A large number of researchers gathered in the beautiful city of Amsterdam last June to discuss their applications of computational methods in economics and finance. Three keynote speeches from David Kendrick (Texas), John Rust (Wisconsin) and Diem Ho (IBM), together with some 150 papers in 38 parallel sessions were packed into two and half days and spanned the whole gamet of computational economics. Discussions ranged from methods for solving stochastic dynamic models, through numerous applications of neural nets, genetic algorithms and computer algebra to the efficient use of supercomputers.

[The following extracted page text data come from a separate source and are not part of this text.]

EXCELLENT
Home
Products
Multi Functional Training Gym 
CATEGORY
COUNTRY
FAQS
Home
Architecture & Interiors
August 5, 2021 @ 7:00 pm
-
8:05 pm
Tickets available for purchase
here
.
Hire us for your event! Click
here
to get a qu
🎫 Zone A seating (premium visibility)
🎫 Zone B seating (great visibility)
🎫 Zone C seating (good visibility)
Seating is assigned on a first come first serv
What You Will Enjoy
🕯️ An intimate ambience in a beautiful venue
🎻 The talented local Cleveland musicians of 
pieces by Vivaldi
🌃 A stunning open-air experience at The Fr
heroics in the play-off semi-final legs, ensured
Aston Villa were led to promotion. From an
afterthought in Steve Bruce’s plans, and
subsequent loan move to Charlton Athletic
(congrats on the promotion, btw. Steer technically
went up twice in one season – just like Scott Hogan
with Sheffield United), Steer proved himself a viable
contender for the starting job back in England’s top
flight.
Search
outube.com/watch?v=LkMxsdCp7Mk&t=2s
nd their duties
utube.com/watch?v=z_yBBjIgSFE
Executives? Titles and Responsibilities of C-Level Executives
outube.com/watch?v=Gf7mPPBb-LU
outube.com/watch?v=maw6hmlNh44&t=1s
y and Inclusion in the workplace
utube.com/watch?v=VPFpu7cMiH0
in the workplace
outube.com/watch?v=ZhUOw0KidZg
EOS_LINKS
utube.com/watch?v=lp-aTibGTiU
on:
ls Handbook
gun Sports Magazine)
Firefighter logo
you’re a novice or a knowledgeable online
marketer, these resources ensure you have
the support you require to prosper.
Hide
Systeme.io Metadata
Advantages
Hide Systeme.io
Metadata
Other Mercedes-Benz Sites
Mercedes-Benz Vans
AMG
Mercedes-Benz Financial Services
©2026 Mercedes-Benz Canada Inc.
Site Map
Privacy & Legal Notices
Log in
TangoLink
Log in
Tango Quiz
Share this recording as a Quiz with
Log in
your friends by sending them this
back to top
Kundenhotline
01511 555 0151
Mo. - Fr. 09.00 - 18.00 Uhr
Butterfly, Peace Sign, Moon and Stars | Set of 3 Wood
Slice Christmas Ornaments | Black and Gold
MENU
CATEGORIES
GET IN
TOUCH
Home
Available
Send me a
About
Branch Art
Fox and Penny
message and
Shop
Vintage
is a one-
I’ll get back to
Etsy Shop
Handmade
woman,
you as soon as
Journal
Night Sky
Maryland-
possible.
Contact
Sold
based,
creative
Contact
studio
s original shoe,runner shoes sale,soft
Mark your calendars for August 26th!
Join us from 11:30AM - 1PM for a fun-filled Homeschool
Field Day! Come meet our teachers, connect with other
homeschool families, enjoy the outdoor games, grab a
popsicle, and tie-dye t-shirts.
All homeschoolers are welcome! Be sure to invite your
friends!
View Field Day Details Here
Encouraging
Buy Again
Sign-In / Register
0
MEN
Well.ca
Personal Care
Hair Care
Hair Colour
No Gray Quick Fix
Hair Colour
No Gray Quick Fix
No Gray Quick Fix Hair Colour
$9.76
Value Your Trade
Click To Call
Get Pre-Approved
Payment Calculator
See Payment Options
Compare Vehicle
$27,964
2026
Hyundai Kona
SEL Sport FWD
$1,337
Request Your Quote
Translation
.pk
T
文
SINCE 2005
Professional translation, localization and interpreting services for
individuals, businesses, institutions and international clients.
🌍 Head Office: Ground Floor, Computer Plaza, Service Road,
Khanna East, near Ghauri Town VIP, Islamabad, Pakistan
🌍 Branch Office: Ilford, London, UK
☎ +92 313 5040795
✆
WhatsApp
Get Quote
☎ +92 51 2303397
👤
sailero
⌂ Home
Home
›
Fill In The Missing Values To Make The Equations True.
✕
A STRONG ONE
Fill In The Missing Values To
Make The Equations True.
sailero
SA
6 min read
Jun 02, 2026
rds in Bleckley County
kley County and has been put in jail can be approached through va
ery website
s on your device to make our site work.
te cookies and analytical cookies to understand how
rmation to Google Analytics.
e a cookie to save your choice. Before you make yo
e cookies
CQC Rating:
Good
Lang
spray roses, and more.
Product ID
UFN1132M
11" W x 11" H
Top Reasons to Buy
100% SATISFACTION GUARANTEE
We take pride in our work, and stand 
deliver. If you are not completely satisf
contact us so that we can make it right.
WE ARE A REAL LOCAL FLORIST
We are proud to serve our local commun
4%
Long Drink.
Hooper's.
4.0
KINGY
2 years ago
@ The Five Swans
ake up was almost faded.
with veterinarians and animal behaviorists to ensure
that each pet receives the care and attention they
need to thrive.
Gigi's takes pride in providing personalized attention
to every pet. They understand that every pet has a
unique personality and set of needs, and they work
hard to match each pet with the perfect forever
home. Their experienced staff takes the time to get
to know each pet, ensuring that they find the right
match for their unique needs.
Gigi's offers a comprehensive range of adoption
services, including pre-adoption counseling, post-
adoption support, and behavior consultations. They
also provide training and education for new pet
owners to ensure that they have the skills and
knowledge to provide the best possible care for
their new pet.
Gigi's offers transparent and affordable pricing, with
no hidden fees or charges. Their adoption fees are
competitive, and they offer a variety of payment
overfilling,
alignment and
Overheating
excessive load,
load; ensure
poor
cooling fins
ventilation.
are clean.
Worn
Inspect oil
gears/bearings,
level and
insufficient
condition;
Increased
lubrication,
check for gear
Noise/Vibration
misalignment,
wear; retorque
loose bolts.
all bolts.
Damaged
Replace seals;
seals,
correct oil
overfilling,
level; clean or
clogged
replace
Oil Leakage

During the workshop the new Society of Computational Economics was launched, if a little untidily. Anyone interested in this development should contact myself, Scott Moss (MMU) or Seth Greenblatt (Reading). I am particularly happy to report that even someone such as myself, writing programs in C++ and playing genetic algorithms, was able to find fellow travellers, even if they are all based in the USA. If there is a simple message to pass on from this conference, it is that we can seriously start to apply computational methods to tackle those issues of complexity that arise from highly nonlinear structures and the presence of heterogeneous agents. The profession needs to ensure it nurtures and fully exploits the new technologies. This rich intellectual diet was matched by the excellent social life offered by the highly civilised dutch people, including the famous rice tables, canals, art museums and infamous red-light district!

Chris Birchenhall

University of Manchester, Department of Economics, University of Manchester, Oxford Road, Manchester M13 9PL.